Aeronomy

Graph of atmostphere

Aeronomy is the science of the Earth’s upper atmosphere, including both its physics and its chemistry, covering primarily the regions of the stratosphere, mesosphere, thermosphere, and ionosphere. Researchers at SPRL have played a major role in this science since the late 1940s.

SPRL continues to conduct a broad research effort in both experimental and theoretical aspects of aeronomy. Aeronomical studies have been conducted with SPRL instruments that have been deployed on satellites, sounding rockets, and balloons, as well as at remote ground stations. Theoretical work includes the development and use of large-scale numerical models of the upper atmosphere as well as smaller-scale chemical/dynamical models of atmospheric emissions.

SPRL researchers have written more than 200 papers on results from the two highly successful explorer programs: Atmosphere Explorer (AE) and Dynamics Explorer (DE). The Laboratory built several instruments and instrument components for these two missions (5 spacecraft in total), which have added immeasurably to our understanding of the photochemistry and dynamics of the upper atmosphere, including the ionosphere. Several Laboratory faculty members were selected for participation in the NASA Thermosphere-Ionosphere-Mesosphere Energetics and Dynamics (TIMED) mission. TIMED is a satellite that, since 2001, has conducted the first intensive investigation of the atmospheric region between ~60 and 180 km altitude. SPRL designed and built a Fabry-Perot interferometer to conduct investigations of the winds, temperatures and neutral densities in this region. In addition, SPRL has been heavily involved in the science analysis for this mission.

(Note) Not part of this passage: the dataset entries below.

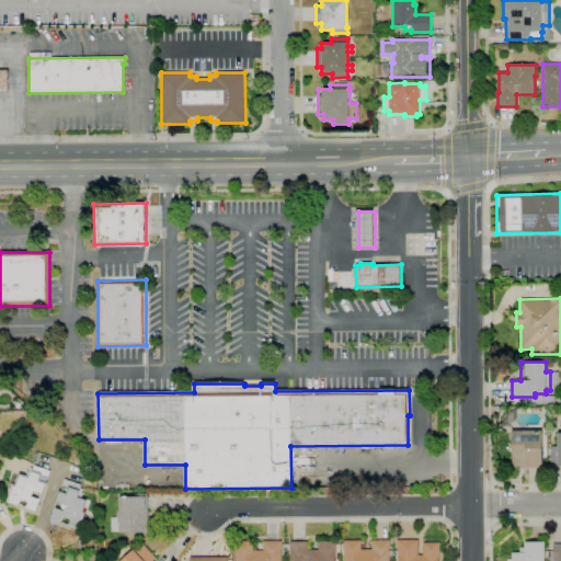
[(512,431),(542,431),(542,467),(512,468),(512,431)]
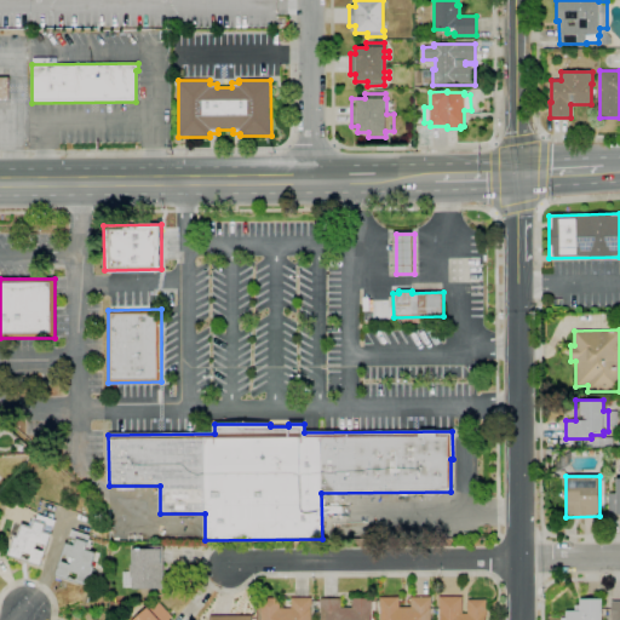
[(616,478),(619,478),(619,514),(609,515),(609,493),(616,493),(616,478)]
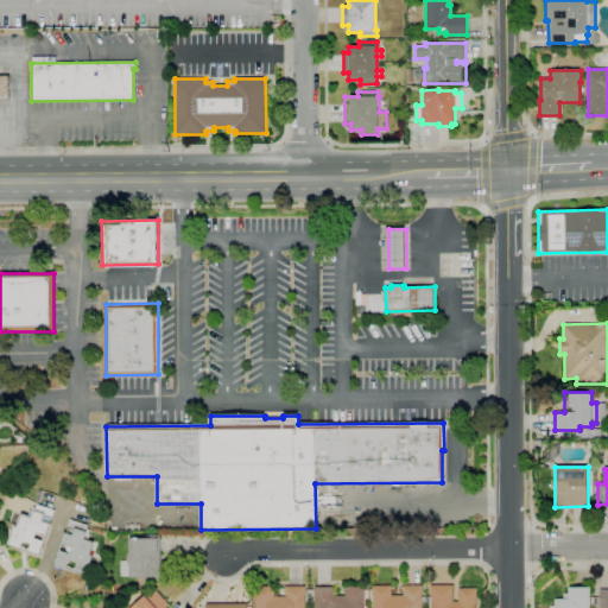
[(38,505),(55,511),(46,536),(37,532),(35,538),(44,540),(39,556),(27,551),(31,544),(24,542),(21,549),(8,544),(14,526),(18,526),(21,514),(30,517),(33,507),(37,508),(38,505)]
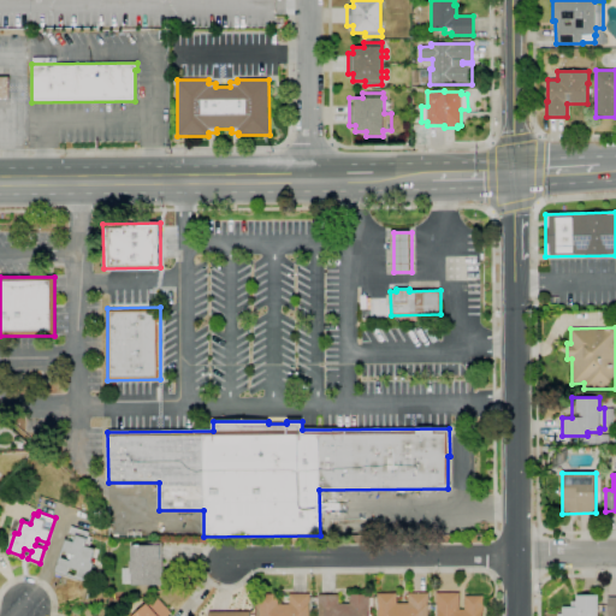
[(71,526),(93,533),(89,548),(95,549),(90,562),(94,563),(89,581),(76,578),(78,572),(72,569),(70,575),(55,572),(60,557),(70,560),(71,555),(61,551),(66,538),(67,539),(71,526)]
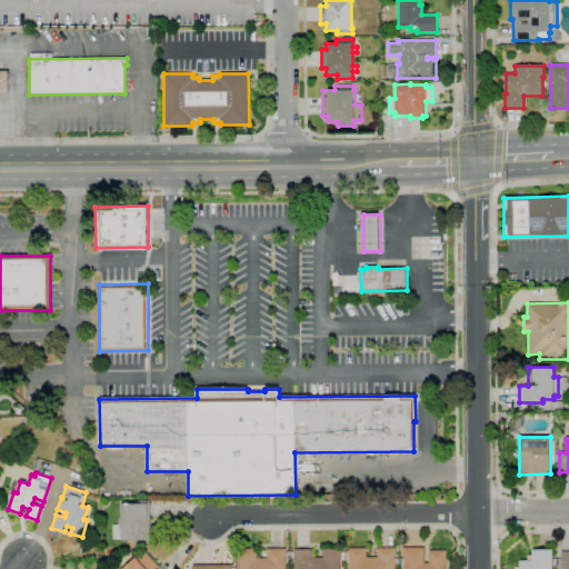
[(150,501),(150,540),(121,540),(120,503),(125,503),(125,501),(150,501)]
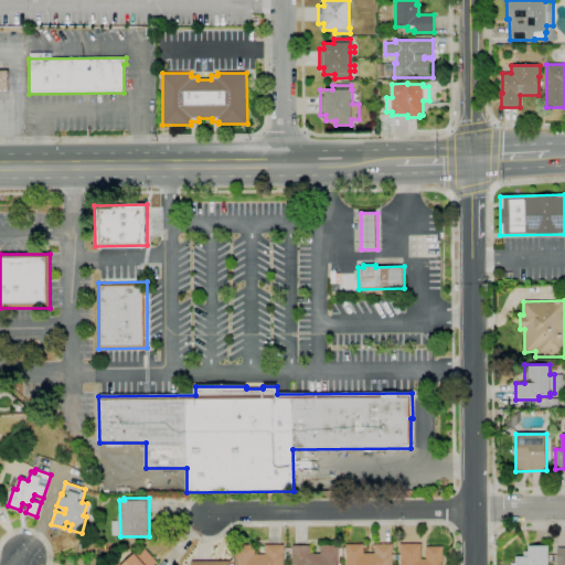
[(345,564),(345,544),(363,544),(363,553),(374,553),(374,544),(392,544),(392,564),(345,564)]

SPRL also supports four remote field stations that perform routine automatic observations of thermospheric and mesospheric dynamics. Two of these stations, both in Greenland, have just completed their tenth year of sequential measurements making unique studies of solar cycle effects on high-latitude dynamics. These remote field sites house high spectral resolution optical instrumentation that scans the atmosphere in an automated sequence, obtaining information from the upper atmospheric atomic and molecular emissions. A vigorous sounding rocket aeronomy research program is well into its third decade. Rocket-borne measurements of trace constituent abundances and emission rates have provided information that is key to our understanding of atomic oxygen and hydrogen chemistry in the middle atmosphere, as well as the atmospheric dynamics and energetics in this region.

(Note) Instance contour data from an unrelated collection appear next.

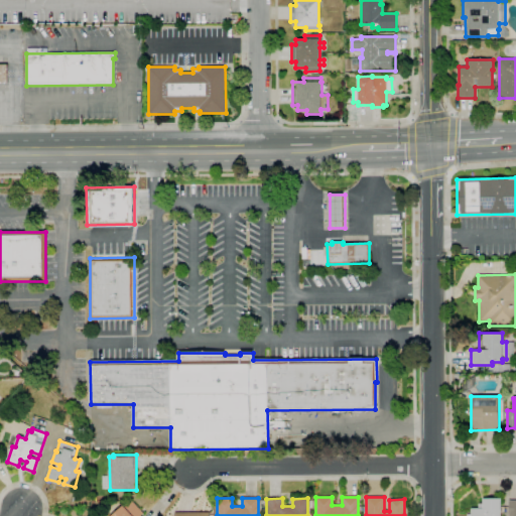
[(111,515),(131,499),(144,513),(141,515),(111,515)]
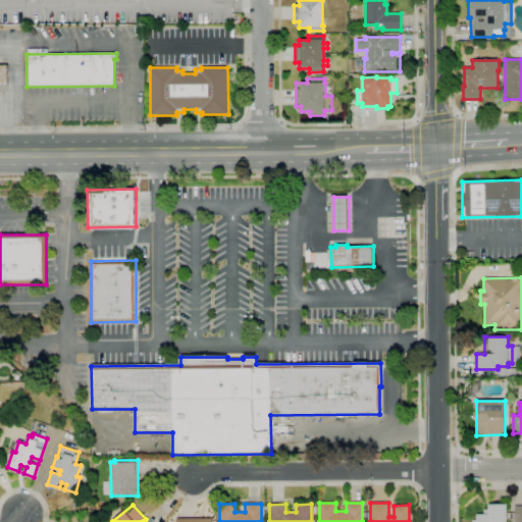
[(487,505),(507,505),(507,521),(476,521),(476,514),(483,514),(483,510),(487,510),(487,505)]
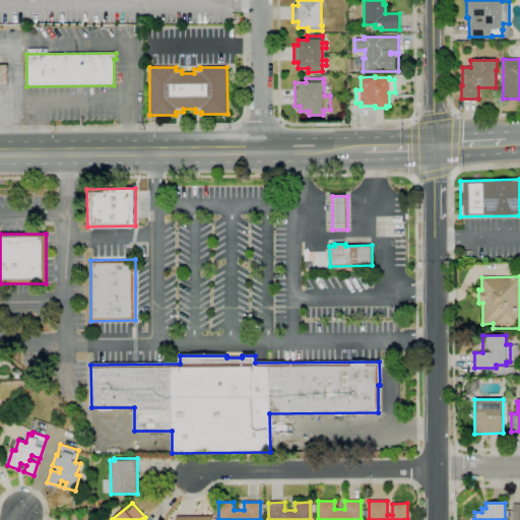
[(519,519),(519,503),(511,504),(511,519),(519,519)]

Theoretical studies in aeronomy at SPRL involve analytical efforts and numerical code development. The Laboratory has a 30 year history of theoretical investigations of the ionosphere. In recent years, theoretical tools have been developed to study the neutral thermosphere as well. A strong collaboration with scientists at the National Center for Atmospheric Research (NCAR) in Boulder, CO, has allowed SPRL faculty to develop useful diagnostic tools for use with the NCAR family of general circulation models. Diagnostic processors developed at SPRL have improved our knowledge and understanding of the forcing processes responsible for upper atmospheric perturbations. Recently, SPRL researchers have developed an accurate and fast semi-empirical model for global upper atmospheric densities and winds. They have also developed a new “nested grid” model of the coupled ionosphere-thermosphere (derived from the NCAR codes) that is capable of very high spatial and temporal resolution.